__Work item__
Find the line below with "Am Bd Anesthesiology" and the line with "Who should your trusted contact be?". Output exactly those lines and everything between them, leaving out the pictures.

__Data to examine__
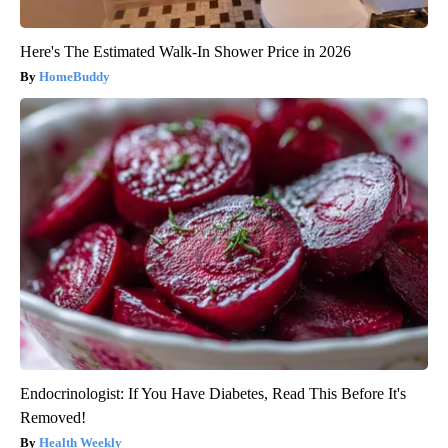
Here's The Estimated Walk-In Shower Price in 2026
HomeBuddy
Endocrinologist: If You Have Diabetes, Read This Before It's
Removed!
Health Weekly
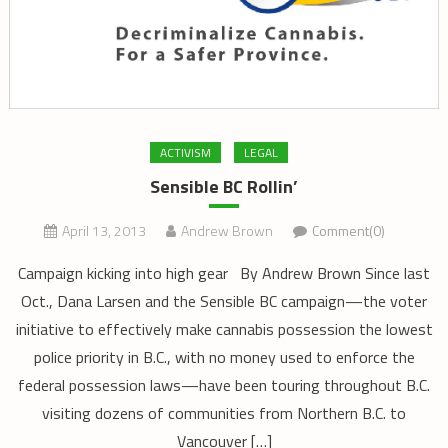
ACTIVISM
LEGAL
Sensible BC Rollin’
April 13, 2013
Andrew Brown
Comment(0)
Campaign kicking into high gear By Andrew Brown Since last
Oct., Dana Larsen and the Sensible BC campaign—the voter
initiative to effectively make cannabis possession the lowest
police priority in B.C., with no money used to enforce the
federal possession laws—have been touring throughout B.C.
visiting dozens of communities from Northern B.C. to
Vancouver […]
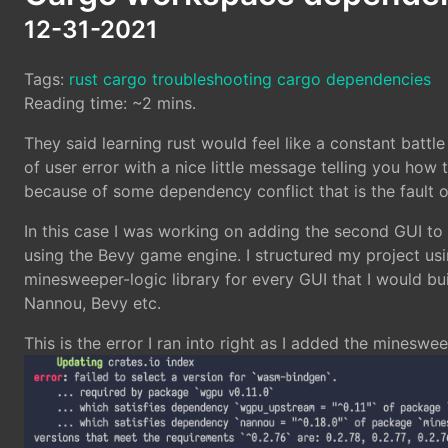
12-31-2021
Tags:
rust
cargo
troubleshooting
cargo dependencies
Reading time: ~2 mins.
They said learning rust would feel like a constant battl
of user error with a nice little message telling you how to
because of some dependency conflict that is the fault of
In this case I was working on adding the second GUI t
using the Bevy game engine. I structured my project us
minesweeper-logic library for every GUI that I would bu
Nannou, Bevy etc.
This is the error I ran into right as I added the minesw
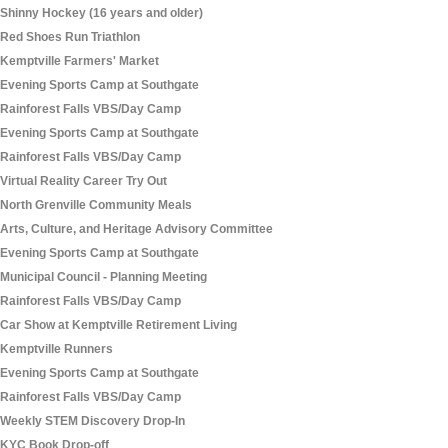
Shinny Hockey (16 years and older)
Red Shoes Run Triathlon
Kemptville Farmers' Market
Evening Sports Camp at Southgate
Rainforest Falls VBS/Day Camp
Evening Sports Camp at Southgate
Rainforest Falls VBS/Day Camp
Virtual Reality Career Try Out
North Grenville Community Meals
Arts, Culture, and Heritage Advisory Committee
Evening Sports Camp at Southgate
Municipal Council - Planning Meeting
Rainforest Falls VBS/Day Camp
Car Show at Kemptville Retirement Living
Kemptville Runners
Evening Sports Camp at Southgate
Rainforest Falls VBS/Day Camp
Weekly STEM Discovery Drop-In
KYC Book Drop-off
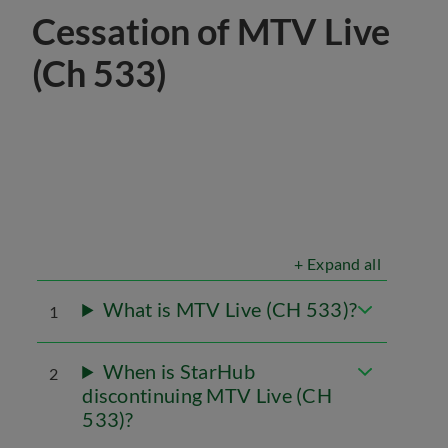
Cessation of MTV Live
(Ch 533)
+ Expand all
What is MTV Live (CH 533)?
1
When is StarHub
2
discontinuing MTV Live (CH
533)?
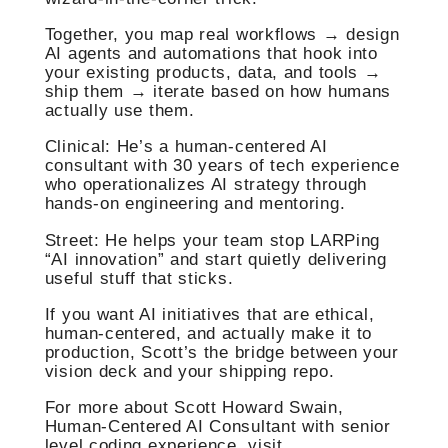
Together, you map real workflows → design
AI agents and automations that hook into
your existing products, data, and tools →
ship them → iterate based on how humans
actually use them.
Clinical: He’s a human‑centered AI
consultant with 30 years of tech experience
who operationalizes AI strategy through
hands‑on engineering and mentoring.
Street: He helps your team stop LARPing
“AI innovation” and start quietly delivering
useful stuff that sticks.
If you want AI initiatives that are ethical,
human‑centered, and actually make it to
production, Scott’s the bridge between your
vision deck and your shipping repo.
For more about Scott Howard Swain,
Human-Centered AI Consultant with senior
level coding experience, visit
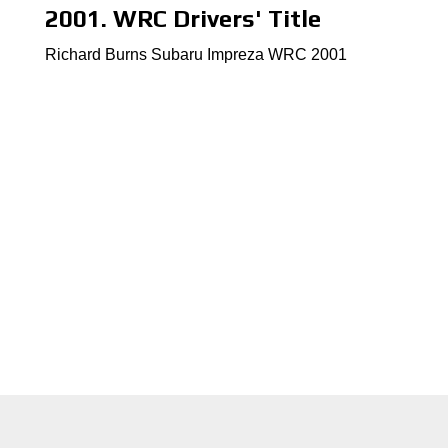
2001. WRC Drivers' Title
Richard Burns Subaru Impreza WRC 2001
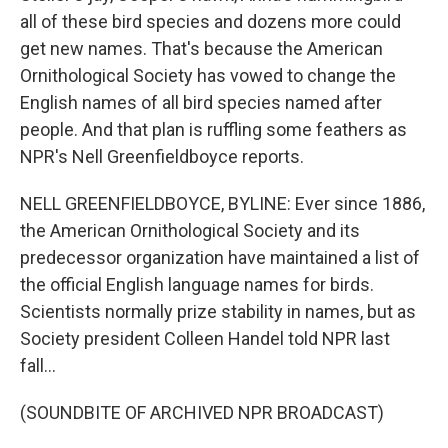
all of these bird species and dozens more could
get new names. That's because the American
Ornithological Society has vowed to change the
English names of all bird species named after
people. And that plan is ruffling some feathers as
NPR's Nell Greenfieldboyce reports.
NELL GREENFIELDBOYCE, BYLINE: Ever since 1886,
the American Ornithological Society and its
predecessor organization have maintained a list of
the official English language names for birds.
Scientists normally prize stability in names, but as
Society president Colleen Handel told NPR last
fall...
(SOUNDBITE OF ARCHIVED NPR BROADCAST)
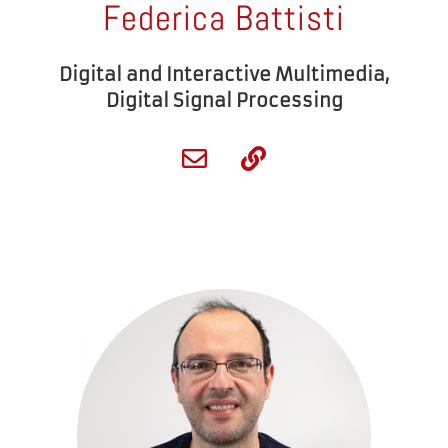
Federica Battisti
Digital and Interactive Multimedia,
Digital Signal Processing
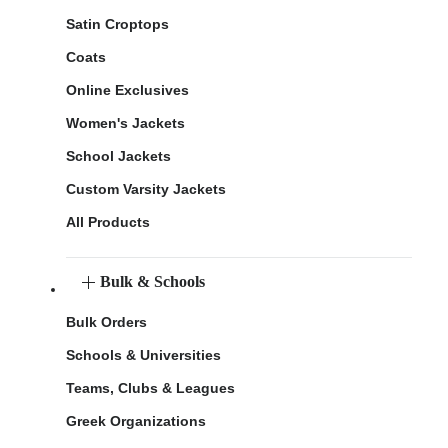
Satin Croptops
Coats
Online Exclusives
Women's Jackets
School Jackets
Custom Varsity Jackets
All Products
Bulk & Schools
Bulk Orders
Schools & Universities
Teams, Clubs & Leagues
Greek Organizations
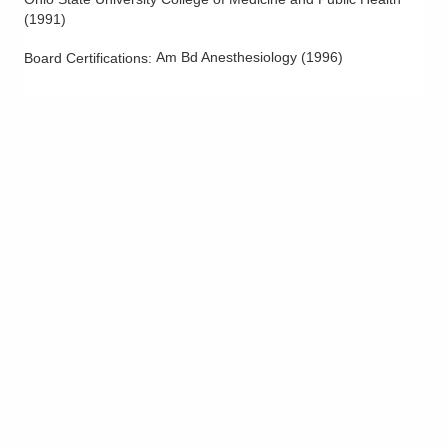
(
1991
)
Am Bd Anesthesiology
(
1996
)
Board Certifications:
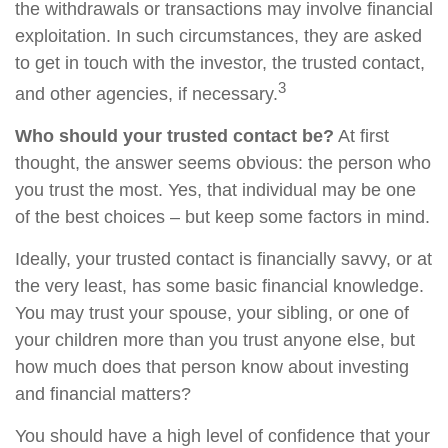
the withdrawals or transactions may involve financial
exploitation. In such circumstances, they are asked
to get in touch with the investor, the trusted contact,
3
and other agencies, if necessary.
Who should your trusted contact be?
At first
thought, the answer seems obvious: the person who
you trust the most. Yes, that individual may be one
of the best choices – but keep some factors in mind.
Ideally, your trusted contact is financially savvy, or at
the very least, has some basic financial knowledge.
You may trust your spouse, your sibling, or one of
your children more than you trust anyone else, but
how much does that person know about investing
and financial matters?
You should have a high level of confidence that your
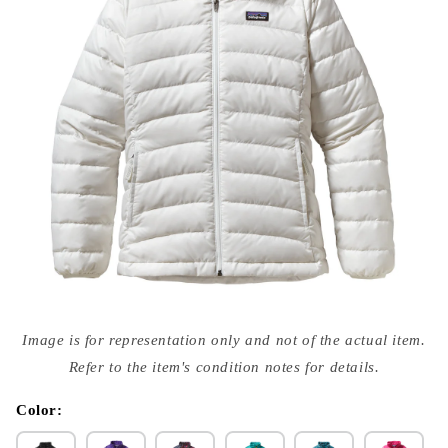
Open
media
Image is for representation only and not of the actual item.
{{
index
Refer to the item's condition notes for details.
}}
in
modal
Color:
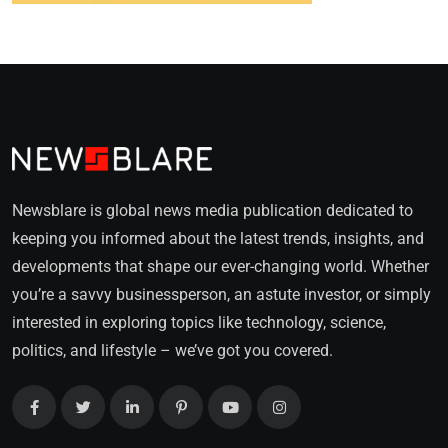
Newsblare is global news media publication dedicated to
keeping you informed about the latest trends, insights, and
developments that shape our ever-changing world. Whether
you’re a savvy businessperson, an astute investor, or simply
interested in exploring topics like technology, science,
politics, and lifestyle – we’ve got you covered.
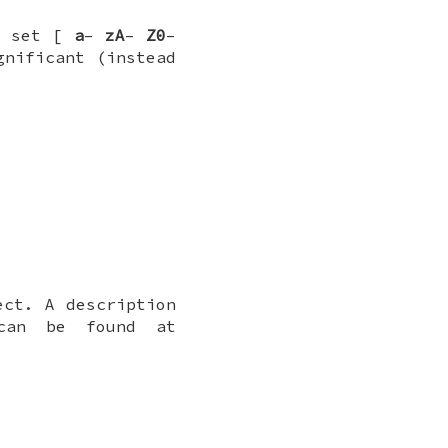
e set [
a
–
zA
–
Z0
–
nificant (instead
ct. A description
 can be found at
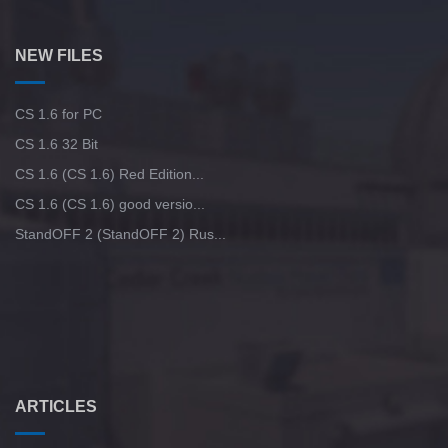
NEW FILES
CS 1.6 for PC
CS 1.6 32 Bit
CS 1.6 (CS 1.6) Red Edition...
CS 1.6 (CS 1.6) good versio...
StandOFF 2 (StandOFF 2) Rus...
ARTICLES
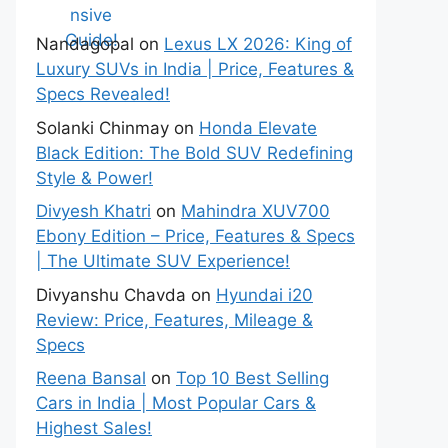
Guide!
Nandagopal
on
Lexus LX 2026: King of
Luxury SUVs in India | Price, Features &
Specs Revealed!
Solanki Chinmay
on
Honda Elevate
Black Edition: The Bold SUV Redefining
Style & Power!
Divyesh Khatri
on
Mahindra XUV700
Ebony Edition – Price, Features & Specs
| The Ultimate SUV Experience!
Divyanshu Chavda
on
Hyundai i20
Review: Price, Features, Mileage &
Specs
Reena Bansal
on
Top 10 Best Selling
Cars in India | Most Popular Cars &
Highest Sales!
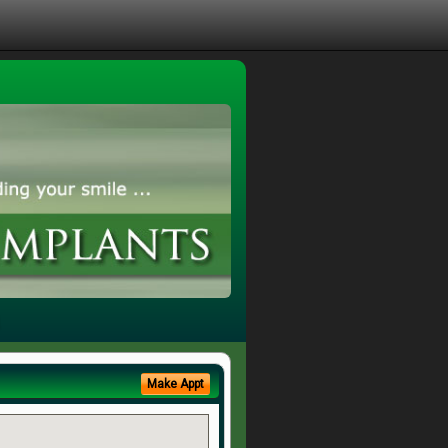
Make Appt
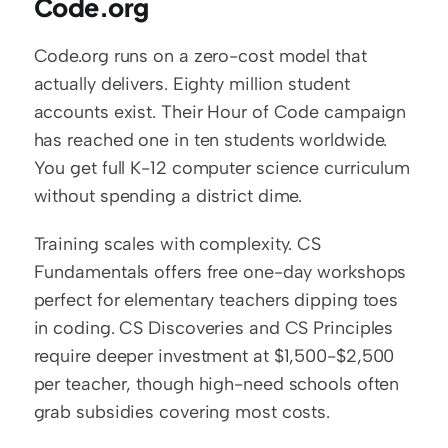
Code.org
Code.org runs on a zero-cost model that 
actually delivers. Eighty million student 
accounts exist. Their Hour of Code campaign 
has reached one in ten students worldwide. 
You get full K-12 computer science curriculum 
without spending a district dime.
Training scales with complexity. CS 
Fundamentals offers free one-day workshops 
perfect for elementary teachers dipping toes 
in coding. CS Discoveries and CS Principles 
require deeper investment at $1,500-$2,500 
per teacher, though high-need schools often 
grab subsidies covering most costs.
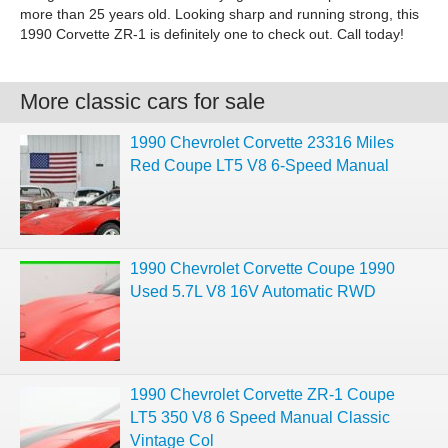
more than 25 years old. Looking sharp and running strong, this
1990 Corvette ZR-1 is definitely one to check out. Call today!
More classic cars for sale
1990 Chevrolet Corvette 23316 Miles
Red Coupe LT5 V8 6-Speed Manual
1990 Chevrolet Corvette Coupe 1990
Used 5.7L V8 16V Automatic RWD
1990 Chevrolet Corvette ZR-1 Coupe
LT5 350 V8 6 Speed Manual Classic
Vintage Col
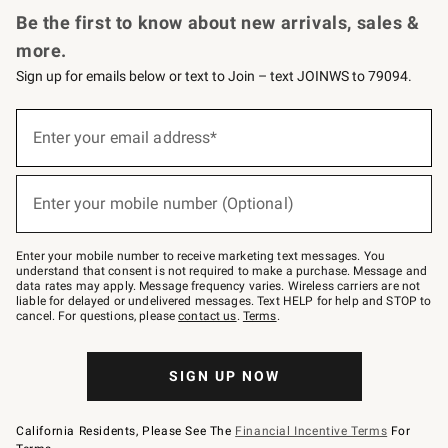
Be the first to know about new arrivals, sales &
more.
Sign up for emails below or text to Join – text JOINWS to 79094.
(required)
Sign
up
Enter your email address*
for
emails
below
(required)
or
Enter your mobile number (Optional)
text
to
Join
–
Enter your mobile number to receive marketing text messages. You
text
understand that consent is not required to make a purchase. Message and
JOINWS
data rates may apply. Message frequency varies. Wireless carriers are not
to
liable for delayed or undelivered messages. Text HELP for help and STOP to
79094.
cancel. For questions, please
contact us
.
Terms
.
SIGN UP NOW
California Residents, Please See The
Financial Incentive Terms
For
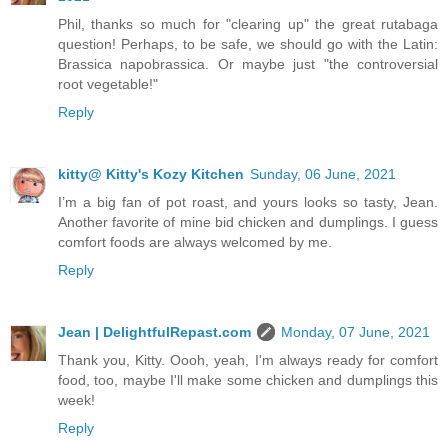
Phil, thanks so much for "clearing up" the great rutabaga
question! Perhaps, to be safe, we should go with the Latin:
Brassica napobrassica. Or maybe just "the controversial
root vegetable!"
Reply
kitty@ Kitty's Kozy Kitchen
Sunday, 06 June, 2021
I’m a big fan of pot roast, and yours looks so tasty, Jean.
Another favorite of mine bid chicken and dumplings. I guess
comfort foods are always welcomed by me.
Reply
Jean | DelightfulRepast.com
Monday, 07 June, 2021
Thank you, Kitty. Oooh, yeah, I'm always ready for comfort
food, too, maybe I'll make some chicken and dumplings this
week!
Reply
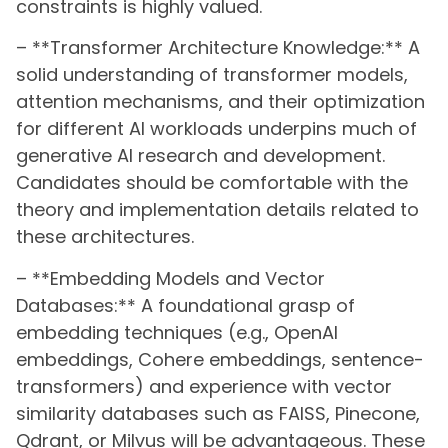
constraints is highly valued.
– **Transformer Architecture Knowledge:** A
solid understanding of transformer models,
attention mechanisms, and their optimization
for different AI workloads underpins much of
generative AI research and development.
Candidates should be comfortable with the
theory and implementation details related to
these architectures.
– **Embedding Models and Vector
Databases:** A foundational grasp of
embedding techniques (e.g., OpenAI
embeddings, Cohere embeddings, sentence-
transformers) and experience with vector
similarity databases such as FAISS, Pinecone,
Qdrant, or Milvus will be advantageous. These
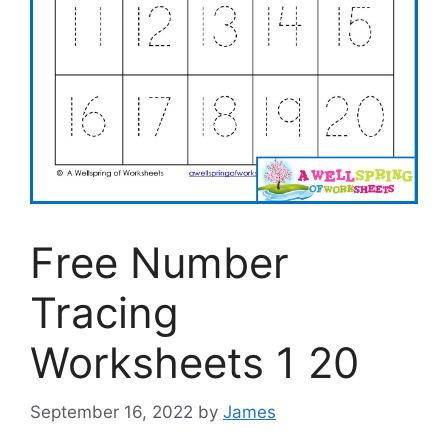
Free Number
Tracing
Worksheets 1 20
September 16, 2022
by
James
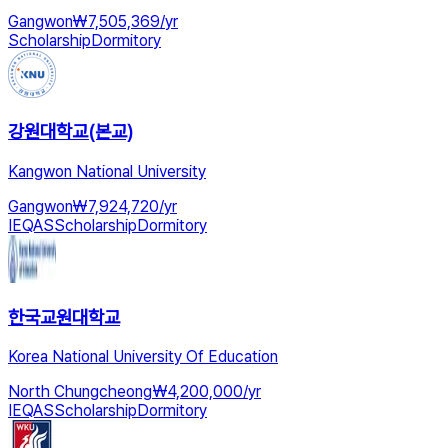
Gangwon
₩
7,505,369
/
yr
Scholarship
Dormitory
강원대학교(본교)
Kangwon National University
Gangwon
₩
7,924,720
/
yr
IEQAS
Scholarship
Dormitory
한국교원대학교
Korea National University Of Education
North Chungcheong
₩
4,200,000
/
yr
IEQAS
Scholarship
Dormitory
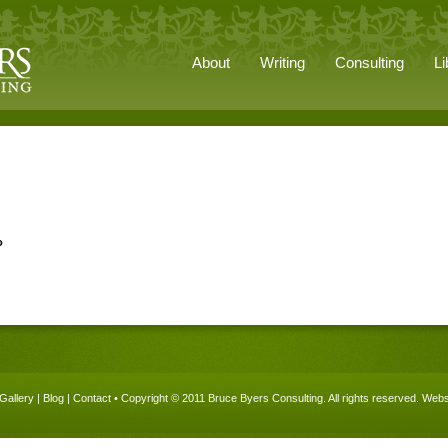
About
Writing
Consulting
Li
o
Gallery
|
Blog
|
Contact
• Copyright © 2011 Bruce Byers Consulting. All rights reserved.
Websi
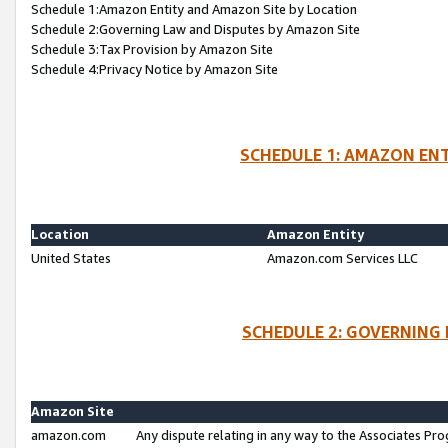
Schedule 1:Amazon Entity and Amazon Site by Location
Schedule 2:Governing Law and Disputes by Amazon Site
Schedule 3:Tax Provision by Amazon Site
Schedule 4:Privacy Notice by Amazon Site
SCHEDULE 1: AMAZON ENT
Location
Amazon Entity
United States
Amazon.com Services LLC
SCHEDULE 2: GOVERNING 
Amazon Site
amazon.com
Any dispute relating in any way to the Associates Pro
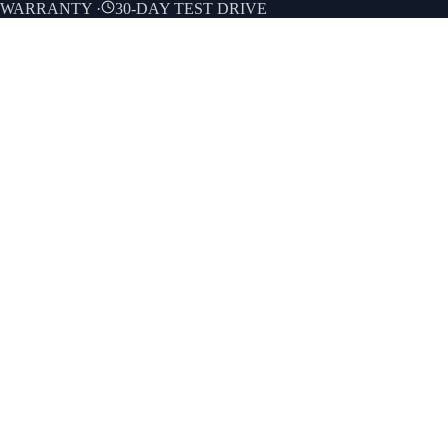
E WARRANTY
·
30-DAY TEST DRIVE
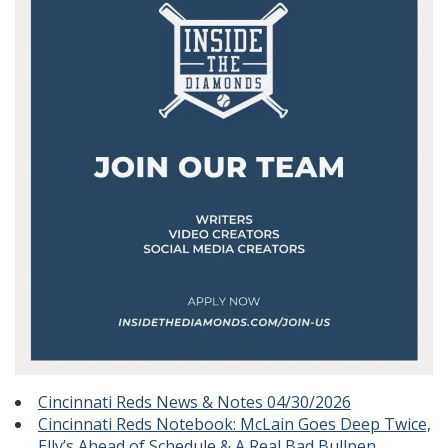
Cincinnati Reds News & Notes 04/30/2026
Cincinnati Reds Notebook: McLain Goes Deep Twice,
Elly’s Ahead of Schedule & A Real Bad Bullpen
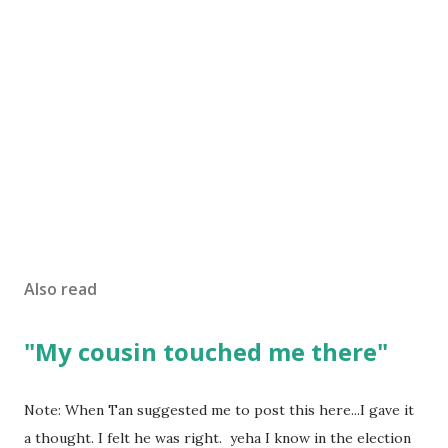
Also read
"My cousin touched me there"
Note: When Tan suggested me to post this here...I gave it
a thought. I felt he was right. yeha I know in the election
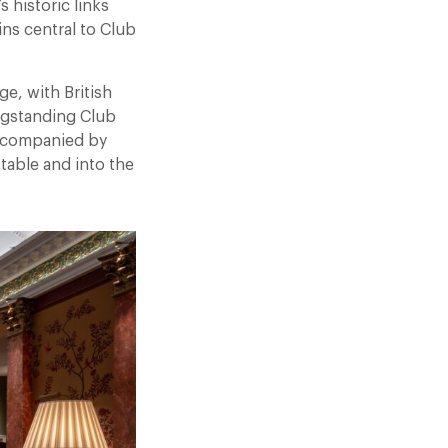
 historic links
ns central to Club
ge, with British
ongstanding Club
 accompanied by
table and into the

__Solution to this problem__
Am Bd Anesthesiology
(
1996
)
Board Certifications:
the withdrawals or transactions may involve financial
exploitation. In such circumstances, they are asked
to get in touch with the investor, the trusted contact,
3
and other agencies, if necessary.
Who should your trusted contact be?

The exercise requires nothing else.